DBSCAN Revisited, Revisited: Why and How You Should (Still) Use DBSCAN: ACM Transactions on Database Systems: Vol 42, No 3 PDF This paper provides a rebuttal to the âDBSCAN Revisitedâ paper presented at SIGMOD in 2015. The main arguments are as follows:.
-
on the theoretical execution time limits of DBSCAN: 1.
- The SIGMOD paper proved that DBSCAN cannot be performed in O(n log n), but that does not mean âcomputationally difficultâ in practical terms
- While many alternative methods are Î(n²) or Î(nÂł), DBSCAN is still a valid method for large data
-
problems of the experiment: 1.
- The parameters used in the SIGMOD paper (especially epsilon) were inappropriately large
- Showed that the original DBSCAN utilizing indexes runs faster when using a more appropriate smaller epsilon
- Inadequate preprocessing of the data set, resulting in no significant clustering results
-
advantages of DBSCAN: 1.
- Distance functions other than Euclidean distance can be used
- Can be combined with various index structures such as R*-tree
- Works efficiently in real applications
In conclusion, while the SIGMOD paper is valuable in that it presents a theoretical lower bound, it argues that the claim that âDBSCAN should not be used with large dataâ is not appropriate and that with the right parameters and indexes, DBSCAN is still a competitive algorithm. We agree.

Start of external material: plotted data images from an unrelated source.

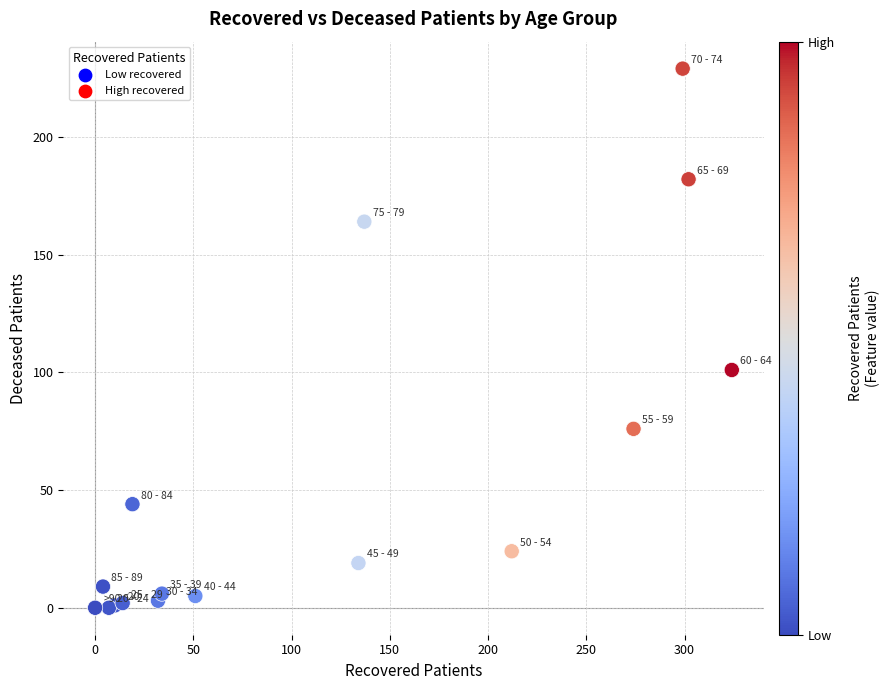

What Y value in the scatter plot is closest to 114?

101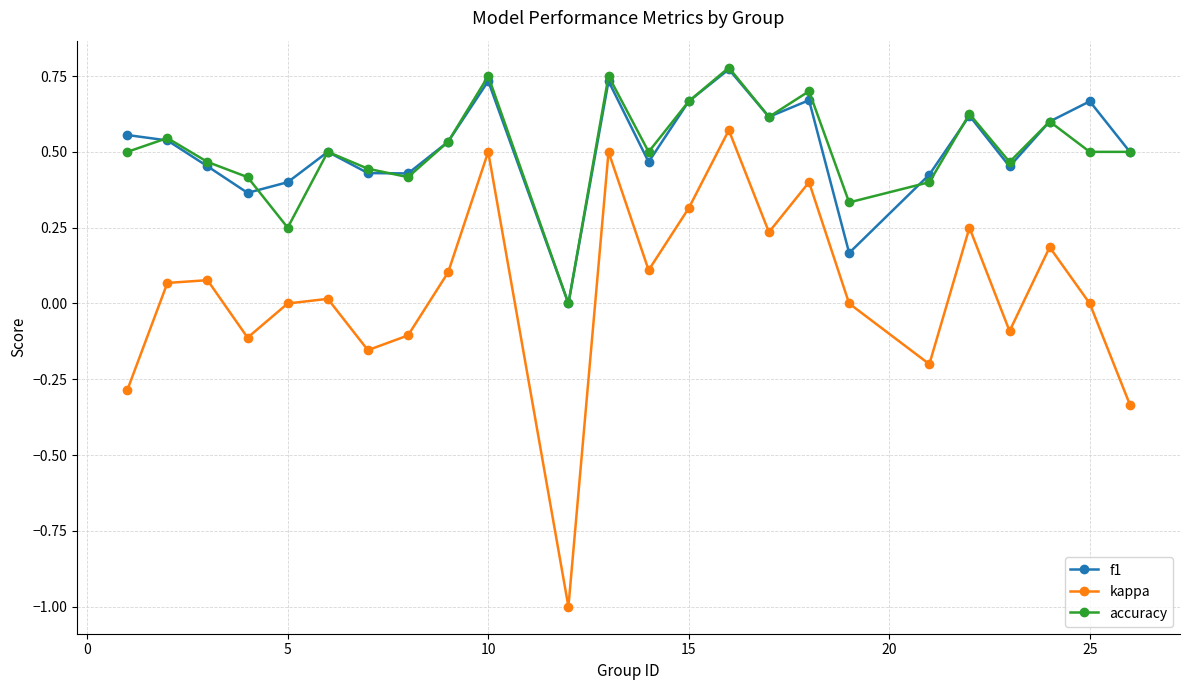

Which series has the widest spread of values?

kappa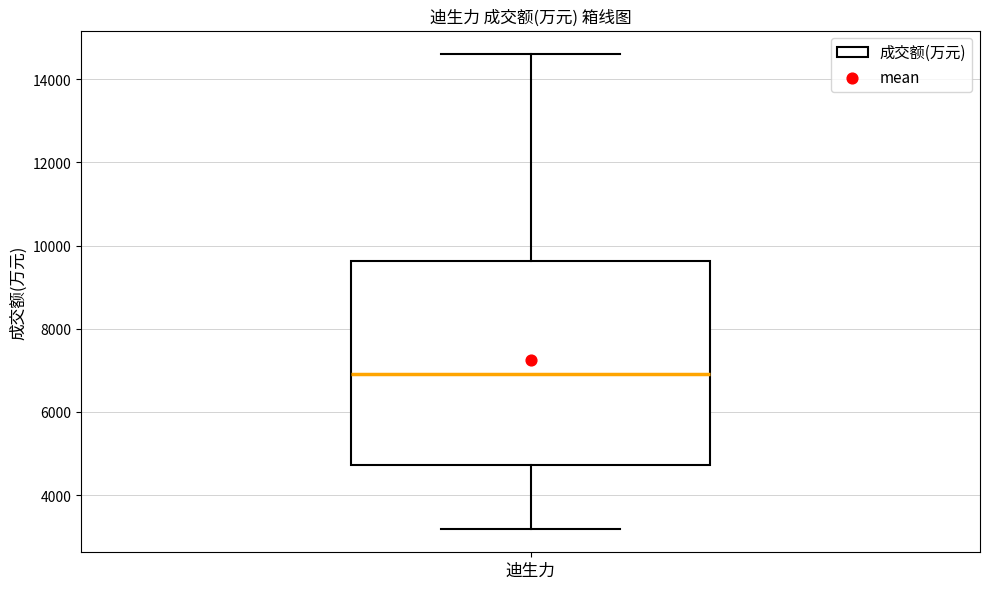

Where does the median line of the box for 迪生力 sit on the y-axis? The values are not printed on the chart, so give them approximately, as read against the axis.

7000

This page is auto-translated from [/nishio/DBSCAN Revisited, Revisited: Why and How You Should (Still) Use DBSCAN](https://scrapbox.io/nishio/DBSCAN Revisited, Revisited: Why and How You Should (Still) Use DBSCAN) using DeepL. If you looks something interesting but the auto-translated English is not good enough to understand it, feel free to let me know at @nishio_en. Iâm very happy to spread my thought to non-Japanese readers.